▸ TASK STATEMENT:
Copy out the lines word for word, starting with the first line and ending with the line that contains "Спинку дивана однажды", including that line.

Collected data

○ ○ ○ ○ ○ ○ ○

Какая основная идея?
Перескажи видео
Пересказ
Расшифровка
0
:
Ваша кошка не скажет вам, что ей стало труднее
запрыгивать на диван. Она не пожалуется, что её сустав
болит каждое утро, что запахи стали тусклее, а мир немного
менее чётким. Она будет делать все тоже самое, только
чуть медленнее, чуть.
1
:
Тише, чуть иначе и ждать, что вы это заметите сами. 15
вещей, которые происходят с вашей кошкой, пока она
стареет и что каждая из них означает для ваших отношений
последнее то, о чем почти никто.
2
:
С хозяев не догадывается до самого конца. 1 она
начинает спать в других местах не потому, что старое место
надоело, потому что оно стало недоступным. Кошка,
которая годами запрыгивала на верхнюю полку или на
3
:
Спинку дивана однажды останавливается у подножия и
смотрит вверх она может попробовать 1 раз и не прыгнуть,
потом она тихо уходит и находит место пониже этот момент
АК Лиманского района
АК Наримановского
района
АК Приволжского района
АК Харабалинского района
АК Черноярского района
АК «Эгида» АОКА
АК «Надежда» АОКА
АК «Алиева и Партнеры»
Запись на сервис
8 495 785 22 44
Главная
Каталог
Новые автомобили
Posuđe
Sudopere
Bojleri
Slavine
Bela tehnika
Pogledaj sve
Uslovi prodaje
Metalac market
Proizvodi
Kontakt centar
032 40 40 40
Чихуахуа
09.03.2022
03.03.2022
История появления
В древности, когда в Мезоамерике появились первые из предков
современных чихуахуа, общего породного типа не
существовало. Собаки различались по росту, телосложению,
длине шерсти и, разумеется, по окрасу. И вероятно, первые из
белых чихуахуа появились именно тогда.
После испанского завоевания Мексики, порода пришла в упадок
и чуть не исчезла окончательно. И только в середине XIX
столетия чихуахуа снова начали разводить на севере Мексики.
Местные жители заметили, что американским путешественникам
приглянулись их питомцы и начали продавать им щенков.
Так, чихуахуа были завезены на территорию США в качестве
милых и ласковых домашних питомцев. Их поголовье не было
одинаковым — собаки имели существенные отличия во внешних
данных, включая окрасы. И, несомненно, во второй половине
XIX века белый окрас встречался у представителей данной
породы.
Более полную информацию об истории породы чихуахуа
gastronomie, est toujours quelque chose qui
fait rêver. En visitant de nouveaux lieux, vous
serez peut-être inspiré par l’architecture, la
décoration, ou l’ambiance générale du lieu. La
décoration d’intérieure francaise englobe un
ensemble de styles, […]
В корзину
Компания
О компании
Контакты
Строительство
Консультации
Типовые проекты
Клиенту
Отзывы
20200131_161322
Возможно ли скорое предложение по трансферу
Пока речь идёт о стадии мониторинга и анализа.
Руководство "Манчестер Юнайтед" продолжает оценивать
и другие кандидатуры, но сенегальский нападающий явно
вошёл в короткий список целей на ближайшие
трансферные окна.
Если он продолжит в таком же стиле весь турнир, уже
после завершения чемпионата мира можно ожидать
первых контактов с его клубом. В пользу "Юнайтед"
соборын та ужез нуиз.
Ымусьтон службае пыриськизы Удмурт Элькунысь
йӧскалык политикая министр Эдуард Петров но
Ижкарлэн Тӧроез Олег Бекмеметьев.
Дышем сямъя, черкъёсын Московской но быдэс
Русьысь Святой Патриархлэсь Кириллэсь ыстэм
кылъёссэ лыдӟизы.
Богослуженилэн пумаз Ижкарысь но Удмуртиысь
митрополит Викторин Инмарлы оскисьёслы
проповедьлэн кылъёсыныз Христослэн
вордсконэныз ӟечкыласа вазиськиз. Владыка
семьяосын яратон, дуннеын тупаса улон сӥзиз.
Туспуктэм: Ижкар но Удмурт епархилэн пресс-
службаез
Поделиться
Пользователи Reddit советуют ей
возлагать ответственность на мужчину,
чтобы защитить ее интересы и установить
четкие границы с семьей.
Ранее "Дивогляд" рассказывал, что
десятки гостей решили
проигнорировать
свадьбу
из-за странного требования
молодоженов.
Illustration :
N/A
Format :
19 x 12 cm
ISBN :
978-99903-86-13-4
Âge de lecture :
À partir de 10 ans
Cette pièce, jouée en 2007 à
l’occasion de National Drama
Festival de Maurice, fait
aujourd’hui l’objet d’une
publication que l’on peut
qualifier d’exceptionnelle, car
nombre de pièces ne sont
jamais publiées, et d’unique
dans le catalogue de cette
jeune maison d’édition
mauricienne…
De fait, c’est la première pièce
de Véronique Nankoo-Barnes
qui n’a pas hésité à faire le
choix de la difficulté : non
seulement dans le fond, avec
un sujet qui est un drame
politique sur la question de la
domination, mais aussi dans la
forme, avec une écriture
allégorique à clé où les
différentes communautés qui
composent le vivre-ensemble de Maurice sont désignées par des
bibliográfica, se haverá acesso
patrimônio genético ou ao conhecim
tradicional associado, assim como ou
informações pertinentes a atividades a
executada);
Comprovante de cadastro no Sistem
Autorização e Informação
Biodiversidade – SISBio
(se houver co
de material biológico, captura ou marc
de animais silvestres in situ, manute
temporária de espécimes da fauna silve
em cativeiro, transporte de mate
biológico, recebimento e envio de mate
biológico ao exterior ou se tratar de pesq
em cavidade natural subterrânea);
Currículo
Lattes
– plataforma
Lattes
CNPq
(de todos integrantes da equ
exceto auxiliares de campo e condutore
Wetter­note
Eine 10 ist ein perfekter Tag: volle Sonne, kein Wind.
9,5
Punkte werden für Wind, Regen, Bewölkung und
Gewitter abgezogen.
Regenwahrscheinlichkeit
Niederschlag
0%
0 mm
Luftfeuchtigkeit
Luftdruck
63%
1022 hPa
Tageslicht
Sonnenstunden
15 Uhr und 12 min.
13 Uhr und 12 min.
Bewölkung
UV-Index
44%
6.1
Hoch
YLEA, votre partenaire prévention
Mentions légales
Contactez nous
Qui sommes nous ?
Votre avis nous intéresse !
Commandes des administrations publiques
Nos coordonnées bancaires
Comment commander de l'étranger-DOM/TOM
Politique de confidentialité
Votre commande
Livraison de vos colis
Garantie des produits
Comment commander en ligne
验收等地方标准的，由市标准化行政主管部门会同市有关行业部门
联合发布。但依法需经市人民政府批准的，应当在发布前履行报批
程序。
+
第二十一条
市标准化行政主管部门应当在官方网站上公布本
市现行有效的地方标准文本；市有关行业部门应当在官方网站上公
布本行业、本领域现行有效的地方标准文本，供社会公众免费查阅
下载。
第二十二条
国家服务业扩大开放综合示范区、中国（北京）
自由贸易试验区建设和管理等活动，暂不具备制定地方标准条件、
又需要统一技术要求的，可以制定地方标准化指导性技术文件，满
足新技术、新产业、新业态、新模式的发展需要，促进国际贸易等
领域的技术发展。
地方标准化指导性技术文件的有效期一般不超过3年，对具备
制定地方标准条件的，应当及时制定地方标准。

○ ○ ○ ○ ○ ○ ○

▸ RESULT OF THIS TASK:
Какая основная идея?
Перескажи видео
Пересказ
Расшифровка
0
:
Ваша кошка не скажет вам, что ей стало труднее
запрыгивать на диван. Она не пожалуется, что её сустав
болит каждое утро, что запахи стали тусклее, а мир немного
менее чётким. Она будет делать все тоже самое, только
чуть медленнее, чуть.
1
:
Тише, чуть иначе и ждать, что вы это заметите сами. 15
вещей, которые происходят с вашей кошкой, пока она
стареет и что каждая из них означает для ваших отношений
последнее то, о чем почти никто.
2
:
С хозяев не догадывается до самого конца. 1 она
начинает спать в других местах не потому, что старое место
надоело, потому что оно стало недоступным. Кошка,
которая годами запрыгивала на верхнюю полку или на
3
:
Спинку дивана однажды останавливается у подножия и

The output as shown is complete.